As expected there are no yard sales to be found this weekend. Christmas actually falling on a Saturday destroyed any chance of sales around here. The Saturday holiday has implications for non-celebrators such as the orthodox Jews around Toco Hills. Normally these folks would go ahead and have a sale around Christmas time but with the holiday falling on the Sabbath there is no chance that anyone will see the keppan-wearing folks who dwell ironically in a subdivision called Merry Hills having sales. When I worked for an orthodox organization I always felt it strange that so many of my students lived on streets with names like Holly, Merry, Reindeer and of course Christmas.

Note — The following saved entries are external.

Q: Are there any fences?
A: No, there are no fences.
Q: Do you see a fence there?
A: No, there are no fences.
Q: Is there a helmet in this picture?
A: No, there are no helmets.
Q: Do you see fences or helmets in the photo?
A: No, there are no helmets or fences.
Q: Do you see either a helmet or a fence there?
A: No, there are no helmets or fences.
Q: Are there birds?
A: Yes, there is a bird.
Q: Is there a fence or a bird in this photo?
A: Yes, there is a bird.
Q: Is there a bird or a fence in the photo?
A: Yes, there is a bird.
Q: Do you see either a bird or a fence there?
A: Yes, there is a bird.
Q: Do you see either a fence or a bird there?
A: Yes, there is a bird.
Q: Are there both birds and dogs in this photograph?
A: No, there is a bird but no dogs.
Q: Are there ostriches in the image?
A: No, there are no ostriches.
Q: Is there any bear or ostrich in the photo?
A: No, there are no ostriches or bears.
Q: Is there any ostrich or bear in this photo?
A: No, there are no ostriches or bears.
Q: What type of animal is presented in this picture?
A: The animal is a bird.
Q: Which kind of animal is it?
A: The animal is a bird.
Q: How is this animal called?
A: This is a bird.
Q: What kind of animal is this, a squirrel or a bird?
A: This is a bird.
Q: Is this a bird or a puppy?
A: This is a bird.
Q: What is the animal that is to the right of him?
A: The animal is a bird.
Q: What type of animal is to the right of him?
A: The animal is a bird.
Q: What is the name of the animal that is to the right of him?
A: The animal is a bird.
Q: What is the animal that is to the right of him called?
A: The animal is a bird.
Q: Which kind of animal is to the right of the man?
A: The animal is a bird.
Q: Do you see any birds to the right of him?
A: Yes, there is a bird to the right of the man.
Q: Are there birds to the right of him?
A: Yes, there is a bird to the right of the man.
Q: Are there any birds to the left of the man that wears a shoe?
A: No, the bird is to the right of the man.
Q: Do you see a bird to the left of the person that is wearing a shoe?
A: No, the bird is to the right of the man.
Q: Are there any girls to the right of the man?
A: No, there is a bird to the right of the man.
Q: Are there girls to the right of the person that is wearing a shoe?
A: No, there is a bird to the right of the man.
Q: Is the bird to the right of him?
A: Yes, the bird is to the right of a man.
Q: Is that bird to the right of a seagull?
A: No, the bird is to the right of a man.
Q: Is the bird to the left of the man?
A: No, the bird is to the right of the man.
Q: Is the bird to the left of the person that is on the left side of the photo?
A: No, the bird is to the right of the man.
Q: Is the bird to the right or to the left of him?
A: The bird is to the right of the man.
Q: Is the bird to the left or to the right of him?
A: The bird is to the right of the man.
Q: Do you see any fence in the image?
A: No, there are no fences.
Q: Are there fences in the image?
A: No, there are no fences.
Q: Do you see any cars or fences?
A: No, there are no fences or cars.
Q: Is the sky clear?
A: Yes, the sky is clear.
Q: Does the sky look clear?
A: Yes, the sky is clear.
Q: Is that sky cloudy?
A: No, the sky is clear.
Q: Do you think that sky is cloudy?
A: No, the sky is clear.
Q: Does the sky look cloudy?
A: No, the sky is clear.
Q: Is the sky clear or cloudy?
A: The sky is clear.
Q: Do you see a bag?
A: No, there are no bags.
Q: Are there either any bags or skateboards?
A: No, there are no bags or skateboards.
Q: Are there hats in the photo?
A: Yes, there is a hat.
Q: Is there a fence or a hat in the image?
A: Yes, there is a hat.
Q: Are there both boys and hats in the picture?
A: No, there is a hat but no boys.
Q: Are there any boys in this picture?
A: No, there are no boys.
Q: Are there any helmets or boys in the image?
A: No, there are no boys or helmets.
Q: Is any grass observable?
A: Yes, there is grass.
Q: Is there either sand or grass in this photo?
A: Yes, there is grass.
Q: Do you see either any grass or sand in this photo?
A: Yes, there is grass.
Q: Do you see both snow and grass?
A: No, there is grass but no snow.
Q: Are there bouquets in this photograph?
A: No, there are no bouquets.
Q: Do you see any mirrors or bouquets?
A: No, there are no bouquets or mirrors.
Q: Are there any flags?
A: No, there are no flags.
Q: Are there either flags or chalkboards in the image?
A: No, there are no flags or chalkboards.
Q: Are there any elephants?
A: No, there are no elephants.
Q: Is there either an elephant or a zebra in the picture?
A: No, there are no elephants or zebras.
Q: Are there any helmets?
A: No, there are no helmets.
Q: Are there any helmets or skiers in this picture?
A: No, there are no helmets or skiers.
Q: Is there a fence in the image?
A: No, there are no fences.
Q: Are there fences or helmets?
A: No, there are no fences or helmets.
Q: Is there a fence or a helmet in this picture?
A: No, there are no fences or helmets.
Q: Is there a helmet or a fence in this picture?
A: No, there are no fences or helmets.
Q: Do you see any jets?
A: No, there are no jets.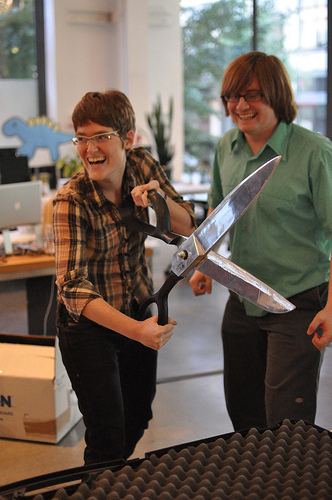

I had considered just randomly driving around the Lawrenceville Highway area in hopes that some Hindus may have clutter in their yard. Maybe I could find a large Ganesh statue with a missing tusk for fifty cents. Maybe the Bosnians, Buddhists and Copts (who knows when they celebrate the holiday?) of Clarkston might be having sales.
But sadly in today’s AJC, the 805 section of the classifieds was empty and no notices were seen on any nearby utility poles.
I wondered if this was true all over the nation. In cosmopolitan cities such as Los Angeles I found two moving sales in the classifieds of the LA Times. Among the items offered were a bed, furniture, house wares CD’s and clothes.
San Francisco had two sales advertised in the Chronicle one was a moving sale with an Ikea TV stand, a desk and a lot of picture frames. In the Pacifica area there was an event termed a “Quality Relocation Garage sale” scheduled for Christmas day and the day after. This offered furniture, antiques knick-knacks, a TV and a VCR. The ad noted great stuff everything must go. This is the real holiday spirit.
Closer to home in The Miami Herald I found one sale on Christmas day in Palm Grove. This sale strangely offered mature plants and trees with the note “bring your shovel” perhaps this is a south Florida tradition of having the neighbors descend on your property on Christmas day armed with gardening implements to tear up your yard. Appliances, a lawn tractor, tools and odds and ends were also promised.
Checking on the far side of the world where it’s summer I found no sales scheduled on Christmas day in the classified ads of newspapers in Sydney or Melbourne. Perhaps I should check some of the English language papers of India. Someone may even have a broken Ganesh figure for sale.